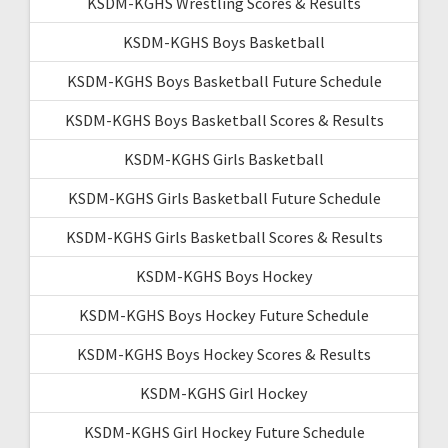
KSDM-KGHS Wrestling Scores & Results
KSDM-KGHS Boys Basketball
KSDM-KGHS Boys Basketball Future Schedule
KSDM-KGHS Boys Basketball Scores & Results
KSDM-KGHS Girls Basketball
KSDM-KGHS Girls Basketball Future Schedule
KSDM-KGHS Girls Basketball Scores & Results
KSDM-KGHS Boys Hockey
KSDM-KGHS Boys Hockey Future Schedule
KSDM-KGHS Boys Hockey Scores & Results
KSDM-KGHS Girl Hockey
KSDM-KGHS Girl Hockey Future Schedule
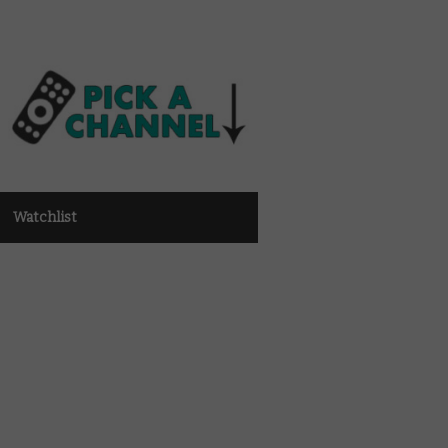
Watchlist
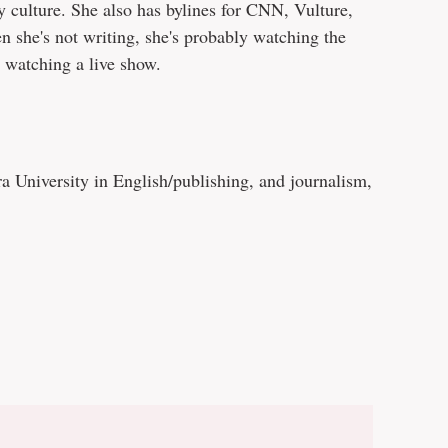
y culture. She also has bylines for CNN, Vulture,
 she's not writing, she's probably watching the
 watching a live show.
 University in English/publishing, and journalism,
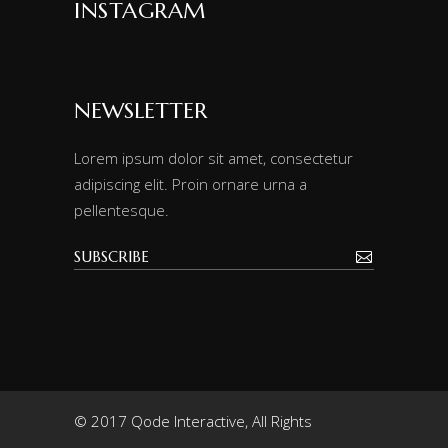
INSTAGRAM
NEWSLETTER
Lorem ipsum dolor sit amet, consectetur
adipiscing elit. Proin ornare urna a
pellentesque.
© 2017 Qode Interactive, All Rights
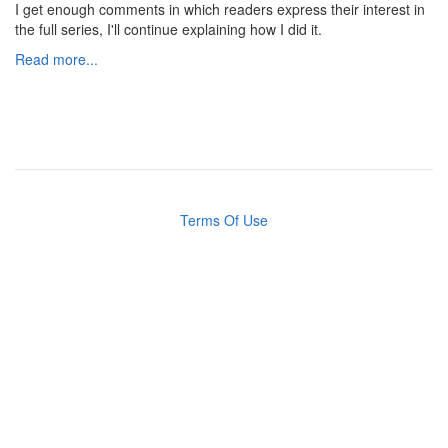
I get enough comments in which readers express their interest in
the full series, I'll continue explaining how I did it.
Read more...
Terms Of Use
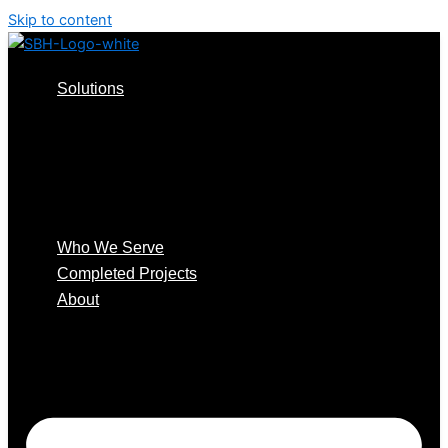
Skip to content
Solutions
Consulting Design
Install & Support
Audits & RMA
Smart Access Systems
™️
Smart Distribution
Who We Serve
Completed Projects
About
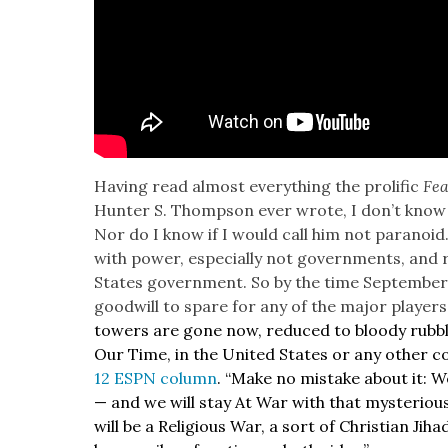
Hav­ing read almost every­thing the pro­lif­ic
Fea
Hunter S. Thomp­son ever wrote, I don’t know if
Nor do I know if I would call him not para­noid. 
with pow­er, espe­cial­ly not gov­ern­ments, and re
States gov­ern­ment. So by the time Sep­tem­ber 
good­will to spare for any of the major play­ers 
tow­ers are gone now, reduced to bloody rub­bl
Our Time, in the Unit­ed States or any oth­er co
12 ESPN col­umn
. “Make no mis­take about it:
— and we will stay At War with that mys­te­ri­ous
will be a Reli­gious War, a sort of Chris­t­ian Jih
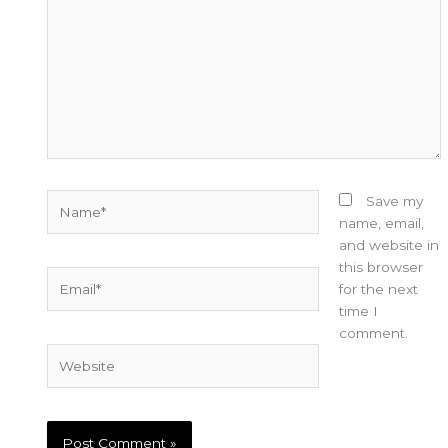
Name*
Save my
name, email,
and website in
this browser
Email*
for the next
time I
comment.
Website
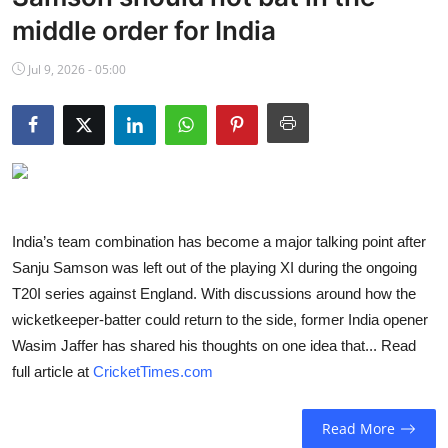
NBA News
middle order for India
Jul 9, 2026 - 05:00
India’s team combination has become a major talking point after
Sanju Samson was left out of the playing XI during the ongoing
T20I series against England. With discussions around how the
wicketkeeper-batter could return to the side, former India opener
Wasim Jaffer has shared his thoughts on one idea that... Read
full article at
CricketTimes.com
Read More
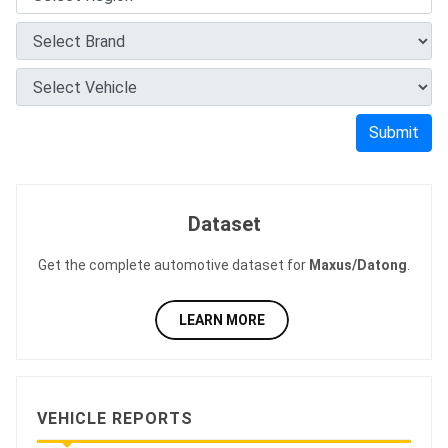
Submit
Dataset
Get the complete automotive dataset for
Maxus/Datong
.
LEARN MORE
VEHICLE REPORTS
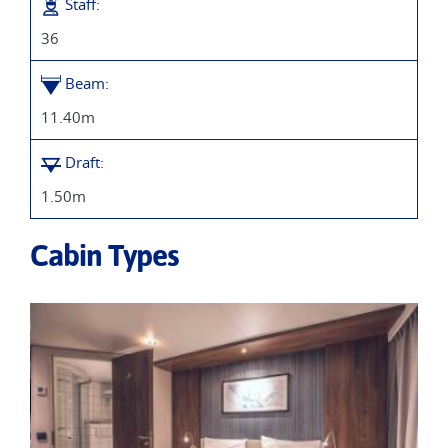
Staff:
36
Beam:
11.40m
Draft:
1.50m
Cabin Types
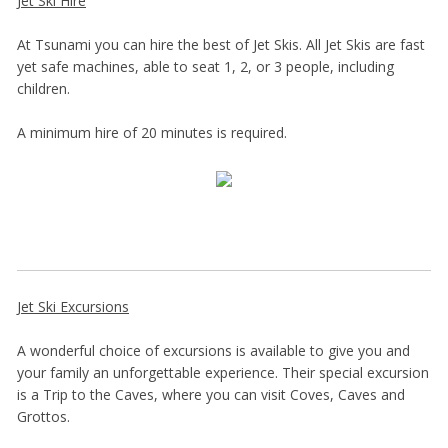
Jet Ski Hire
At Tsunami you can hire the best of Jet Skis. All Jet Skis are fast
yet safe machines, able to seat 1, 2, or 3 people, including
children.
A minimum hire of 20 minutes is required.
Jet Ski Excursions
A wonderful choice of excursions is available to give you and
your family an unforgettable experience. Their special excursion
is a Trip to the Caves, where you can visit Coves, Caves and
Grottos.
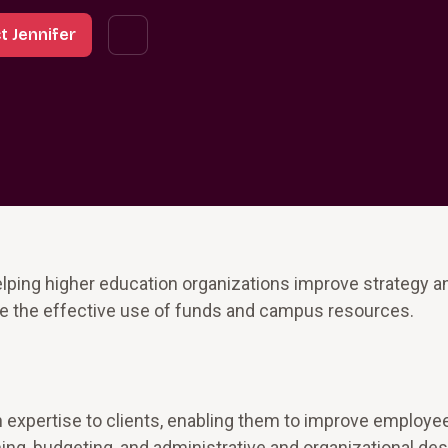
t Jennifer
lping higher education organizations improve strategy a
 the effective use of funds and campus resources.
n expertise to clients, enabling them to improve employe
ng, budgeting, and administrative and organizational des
---
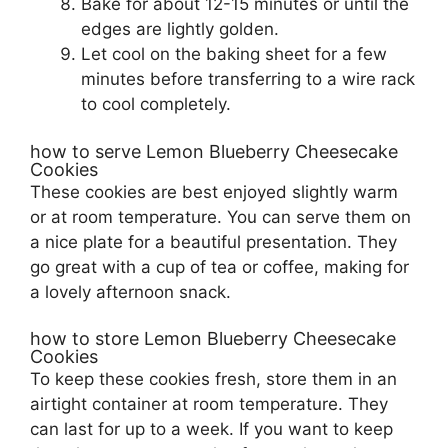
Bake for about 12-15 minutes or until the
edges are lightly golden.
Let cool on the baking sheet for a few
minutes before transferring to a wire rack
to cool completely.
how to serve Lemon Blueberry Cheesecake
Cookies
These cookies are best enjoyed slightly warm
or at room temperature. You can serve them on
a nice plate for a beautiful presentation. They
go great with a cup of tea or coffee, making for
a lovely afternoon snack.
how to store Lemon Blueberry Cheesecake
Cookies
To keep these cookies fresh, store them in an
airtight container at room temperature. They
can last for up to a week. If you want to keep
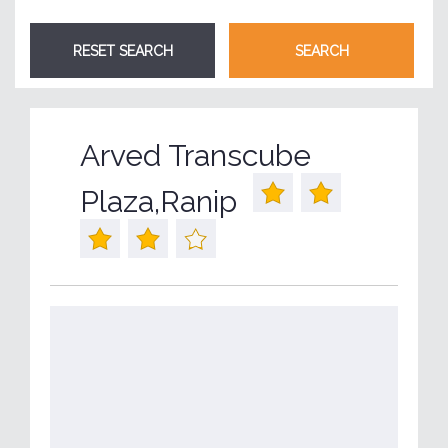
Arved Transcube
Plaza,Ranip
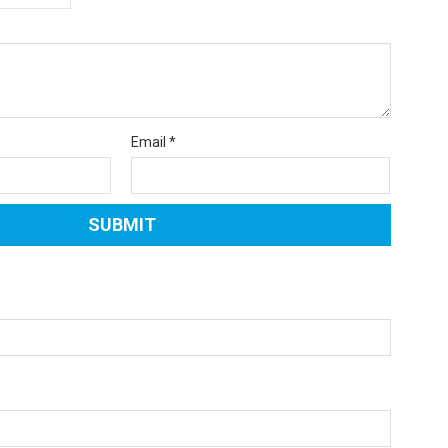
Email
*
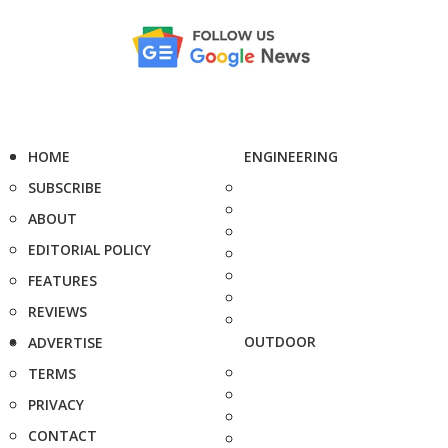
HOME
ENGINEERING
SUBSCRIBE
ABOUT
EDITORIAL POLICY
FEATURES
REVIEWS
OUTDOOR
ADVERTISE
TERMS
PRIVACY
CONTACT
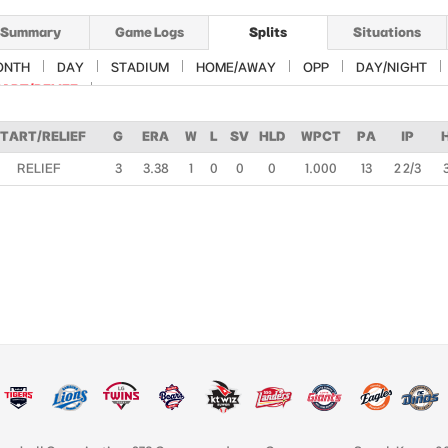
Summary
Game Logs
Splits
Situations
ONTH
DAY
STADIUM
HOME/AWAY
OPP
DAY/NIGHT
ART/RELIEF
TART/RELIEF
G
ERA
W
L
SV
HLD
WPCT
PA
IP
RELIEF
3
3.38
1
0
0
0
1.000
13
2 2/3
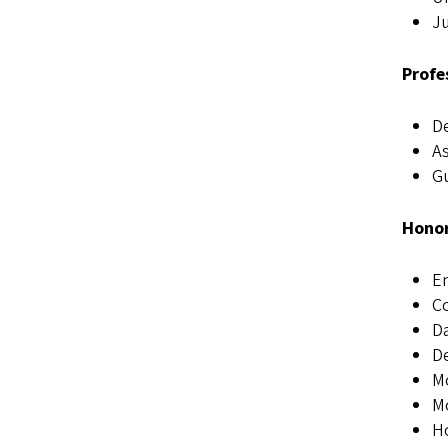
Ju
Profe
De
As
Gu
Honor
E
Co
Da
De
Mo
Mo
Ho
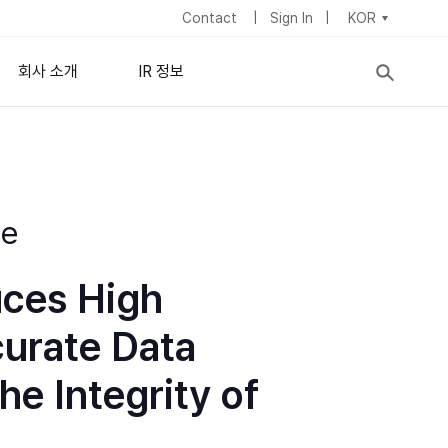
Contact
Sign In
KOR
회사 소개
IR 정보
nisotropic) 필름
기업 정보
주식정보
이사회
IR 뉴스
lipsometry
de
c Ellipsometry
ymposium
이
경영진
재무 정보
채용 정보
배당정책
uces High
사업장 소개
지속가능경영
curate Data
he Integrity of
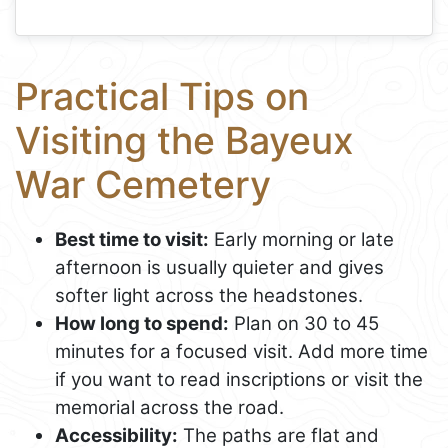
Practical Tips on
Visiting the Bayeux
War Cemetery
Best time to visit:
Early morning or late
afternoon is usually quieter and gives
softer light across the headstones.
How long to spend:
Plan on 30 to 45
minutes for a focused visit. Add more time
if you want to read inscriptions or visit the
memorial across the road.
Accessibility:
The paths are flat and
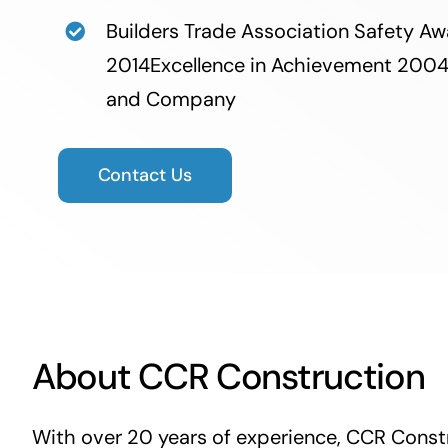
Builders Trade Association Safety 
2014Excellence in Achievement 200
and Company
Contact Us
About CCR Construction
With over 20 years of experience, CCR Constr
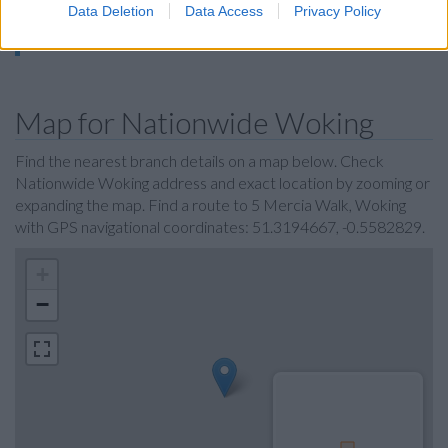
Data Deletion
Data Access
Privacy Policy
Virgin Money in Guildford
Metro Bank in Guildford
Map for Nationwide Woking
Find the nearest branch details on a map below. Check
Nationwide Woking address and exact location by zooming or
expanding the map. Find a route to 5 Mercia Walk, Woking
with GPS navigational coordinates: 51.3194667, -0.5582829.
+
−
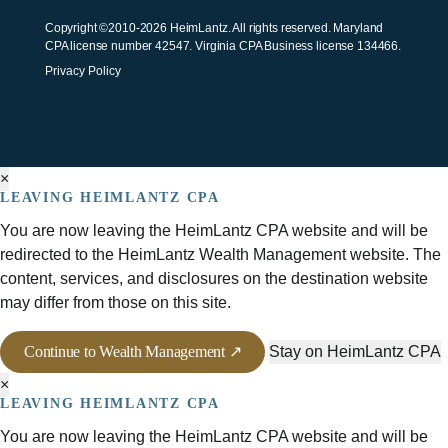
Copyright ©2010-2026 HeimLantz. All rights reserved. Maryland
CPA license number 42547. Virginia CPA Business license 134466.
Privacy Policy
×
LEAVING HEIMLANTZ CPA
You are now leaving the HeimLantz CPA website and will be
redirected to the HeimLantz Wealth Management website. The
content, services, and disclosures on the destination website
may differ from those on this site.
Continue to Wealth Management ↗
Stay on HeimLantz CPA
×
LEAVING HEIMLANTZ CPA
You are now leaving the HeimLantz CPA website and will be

* **Task instructions**
How many of the lines above include the word "Girls"? Give that number without comment.

* **Result for this exercise**
3